Mahkemece yapılan yargılama sonunda, asıl dava dosyası yönünden davacının davasının kısmen kabulüne; 101 ada 39 parsel sayılı taşınmaza ilişkin; bilirkişiler Özgür Yılmaz ve ... Karaca tarafından tanzim edilen 30.09.2011 tarihli raporda (A) ile gösterilen (mavi taralı) 24.620,80 metrekare kısmının tapu kaydının iptali ile kıyı kenar çizgisi olarak terkinine; 101 ada 39 parsel sayılı taşınmaza ilişkin; 30.09.2011 tarihli raporda (B) ile gösterilen (Sarı taralı) 337.089,41 metrekare kısmının tapu kaydının iptali ile davacı adına tesciline; 101 ada 39 parsel sayılı taşınmaza ilişkin; 30.09.2011 tarihli raporda (C) ile gösterilen (Yeşil tararalı) 753.913,89 metrekare kısmının orman vasfı ile Hazine adına tesciline; davacının 101 ada 15, 41, 46, 52, 53 parsel sayılı taşınmazlar yönünden davasının kabulü ile davalı Hazine adına kayıtlı bulunan tapu kayıtlarının iptaline davacı adına tesciline; tüm asli ve fer'i müdahale talepleri hakkında öncesinde karar verildiğinden tekrar karar verilmesine yer olmadığına karar verilmiş; hükmün temyizi üzerine Yargıtay (Kapatılan) 20. Hukuk Dairesi 19.12.2017 tarihli ve 2017/6878 Esas, 10736 Karar sayılı kararıyla hükmün onanmasına karar verilmiştir.

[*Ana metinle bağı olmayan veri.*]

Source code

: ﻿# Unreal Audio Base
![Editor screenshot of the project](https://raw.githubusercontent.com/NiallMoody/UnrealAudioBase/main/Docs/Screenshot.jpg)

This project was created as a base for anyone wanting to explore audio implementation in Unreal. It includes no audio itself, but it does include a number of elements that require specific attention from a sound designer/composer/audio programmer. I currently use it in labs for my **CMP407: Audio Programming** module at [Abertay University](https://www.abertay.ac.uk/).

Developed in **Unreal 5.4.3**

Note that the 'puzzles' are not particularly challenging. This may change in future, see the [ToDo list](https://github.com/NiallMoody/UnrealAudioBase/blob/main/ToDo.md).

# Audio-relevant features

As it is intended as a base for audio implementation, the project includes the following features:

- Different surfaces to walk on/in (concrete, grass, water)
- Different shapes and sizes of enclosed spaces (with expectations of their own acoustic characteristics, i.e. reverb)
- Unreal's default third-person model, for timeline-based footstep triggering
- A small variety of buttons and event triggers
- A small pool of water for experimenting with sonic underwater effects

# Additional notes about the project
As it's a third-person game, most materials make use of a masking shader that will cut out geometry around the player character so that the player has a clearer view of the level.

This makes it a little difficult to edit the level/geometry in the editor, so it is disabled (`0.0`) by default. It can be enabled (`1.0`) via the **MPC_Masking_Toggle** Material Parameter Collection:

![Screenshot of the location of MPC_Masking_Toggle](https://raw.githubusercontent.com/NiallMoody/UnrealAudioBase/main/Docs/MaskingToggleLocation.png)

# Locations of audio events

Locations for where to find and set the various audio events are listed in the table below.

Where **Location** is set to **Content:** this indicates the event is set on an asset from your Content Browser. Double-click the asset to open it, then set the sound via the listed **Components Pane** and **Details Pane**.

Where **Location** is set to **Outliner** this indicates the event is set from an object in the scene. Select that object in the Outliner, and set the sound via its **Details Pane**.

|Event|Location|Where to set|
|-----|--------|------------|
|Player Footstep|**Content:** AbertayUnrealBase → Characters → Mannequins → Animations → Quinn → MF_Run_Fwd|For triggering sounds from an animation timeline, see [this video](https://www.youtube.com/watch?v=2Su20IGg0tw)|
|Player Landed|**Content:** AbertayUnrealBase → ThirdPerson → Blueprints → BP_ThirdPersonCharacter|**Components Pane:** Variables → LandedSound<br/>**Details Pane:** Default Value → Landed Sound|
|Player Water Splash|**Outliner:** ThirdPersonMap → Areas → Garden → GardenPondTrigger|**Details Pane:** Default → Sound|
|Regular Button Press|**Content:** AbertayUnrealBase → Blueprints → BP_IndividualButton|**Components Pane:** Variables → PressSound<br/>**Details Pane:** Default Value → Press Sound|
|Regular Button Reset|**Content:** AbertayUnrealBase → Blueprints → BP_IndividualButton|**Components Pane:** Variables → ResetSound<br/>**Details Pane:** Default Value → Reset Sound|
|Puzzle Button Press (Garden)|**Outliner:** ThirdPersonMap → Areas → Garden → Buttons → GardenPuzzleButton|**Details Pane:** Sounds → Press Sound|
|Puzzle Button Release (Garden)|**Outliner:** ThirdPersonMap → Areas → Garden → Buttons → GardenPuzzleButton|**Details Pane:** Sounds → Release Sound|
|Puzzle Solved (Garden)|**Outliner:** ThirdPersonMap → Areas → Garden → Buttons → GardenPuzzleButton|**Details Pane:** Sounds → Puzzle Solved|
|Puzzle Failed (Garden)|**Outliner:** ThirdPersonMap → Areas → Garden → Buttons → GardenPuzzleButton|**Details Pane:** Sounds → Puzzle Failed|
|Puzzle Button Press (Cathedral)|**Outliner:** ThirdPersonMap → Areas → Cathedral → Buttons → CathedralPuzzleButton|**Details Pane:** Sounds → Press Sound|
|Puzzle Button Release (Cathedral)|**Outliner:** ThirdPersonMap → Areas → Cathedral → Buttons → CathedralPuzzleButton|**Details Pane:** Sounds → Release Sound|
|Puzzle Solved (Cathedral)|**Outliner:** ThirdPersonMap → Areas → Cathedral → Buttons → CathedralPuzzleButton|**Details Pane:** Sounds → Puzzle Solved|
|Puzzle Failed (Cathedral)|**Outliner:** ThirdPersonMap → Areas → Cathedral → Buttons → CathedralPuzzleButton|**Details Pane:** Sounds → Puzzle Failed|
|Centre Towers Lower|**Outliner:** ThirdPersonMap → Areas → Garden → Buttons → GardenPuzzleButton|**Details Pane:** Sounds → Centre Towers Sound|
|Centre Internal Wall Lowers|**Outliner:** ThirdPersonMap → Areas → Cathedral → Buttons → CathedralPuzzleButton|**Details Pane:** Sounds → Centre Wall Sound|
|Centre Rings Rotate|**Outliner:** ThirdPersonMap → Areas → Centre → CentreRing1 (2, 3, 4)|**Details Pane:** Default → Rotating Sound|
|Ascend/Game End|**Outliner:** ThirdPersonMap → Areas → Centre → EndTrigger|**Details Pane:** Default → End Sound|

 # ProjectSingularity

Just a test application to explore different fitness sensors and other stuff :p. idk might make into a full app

Davacı ... vekili 03.12.2024 tarihli dilekçesiyle, davaya konu 101 ada 41 ve 46 parsel sayılı taşınmazlara dair mahkeme hükmünde vasıf belirtilmediğini, taşınmazların fiilen taşlık-çalılık vasfında olduğunu belirterek, taşınmazların vasıflarının taşlık-çalılık olarak tavzihini talep etmiş, Mahkemece verilen 08.11.2024 tarihli (08.01.2025 tarihinde mahkeme hakimi tarafından elektronik olarak imzalanmış olup karara sehven yukarıdaki tarihin yazıldığı anlaşılmıştır.) ek karar ile Hukuk Muhakemeleri Kanunu kapsamında tavzih veya hükmün tamamlanması için belirlenen kanuni koşulların oluşmadığı ve tavzih yoluyla hüküm fıkrasının değiştirilemeyeceği ve genişletilemeyeceği gerekçesiyle davacı vekilinin talebinin reddine karar verilmiş, ek karar davacı vekili tarafından temyiz edilmiştir.
Tarafların karşılıklı iddia ve savunmalarına, dayandıkları belgelere, uyuşmazlığa uygulanması gereken hukuk kuralları ile hukuki ilişkinin nitelendirilmesine, 6100 sayılı Kanun’un Geçici 3 üncü maddesinin ikinci fıkrası atfıyla uygulanmasına devam olunan mülga 1086 sayılı Kanun’un 428 inci maddesi ile 439 uncu maddesinin ikinci fıkrasında yer alan sebeplerin biri de bulunmadığına, mahkeme karar tarihinden önce tapuda zeytinlik vasfı ile kayıtlı 46 parsel sayılı taşınmaz ile tapuda delicelik vasfıyla kayıtlı 41 parsel sayılı taşınmazların Hazine adına olan tapu kayıtlarının iptal edilerek davacı adına tesciline karar verilerek sadece malik hanesi yönünden iptale karar verildiği, mahkemece kurulan tapu iptali ve tescil hükmünde taşınmazların vasfı ile ilgili bir iptal hükmü kurulmadığı gibi mahkemece yargılama sırasında vasfa yönelik bir inceleme yapılmadığı ve eldeki talebin tavzih veya hükmün tamamlanması yoluyla giderilemeyecek olmasına göre, İlk Derece Mahkemesinin ek kararındaki gerekçe dikkate alındığında temyizen incelenen karar usul ve kanuna uygun olup davacı vekilinin temyiz dilekçesinde ileri sürdüğü nedenler ek kararın bozulmasını gerektirecek nitelikte görülmemiştir.
S O N U Ç : Yukarıda açıklanan nedenlerle;
Davacı vekilinin temyiz itirazlarının reddi ile Mahkemece verilen 24.11.2024 tarihli ve (08.01.2025 tarihinde mahkeme hakimince elektronik olarak imzalanan) ek kararın ONANMASINA,
Davacı ...'ın yatırmış olduğu 615,40 TL peşin harcın onama harcına mahsubuna,
1086 sayılı Kanun'un 440/I maddesi gereğince Yargıtay ilamının tebliğinden itibaren 15 gün içinde karar düzeltme yoluna başvurulabileceğine,
Dosyanın İlk Derece Mahkemesine gönderilmesine,
05.03.2025 tarihinde oy birliğiyle karar verildi.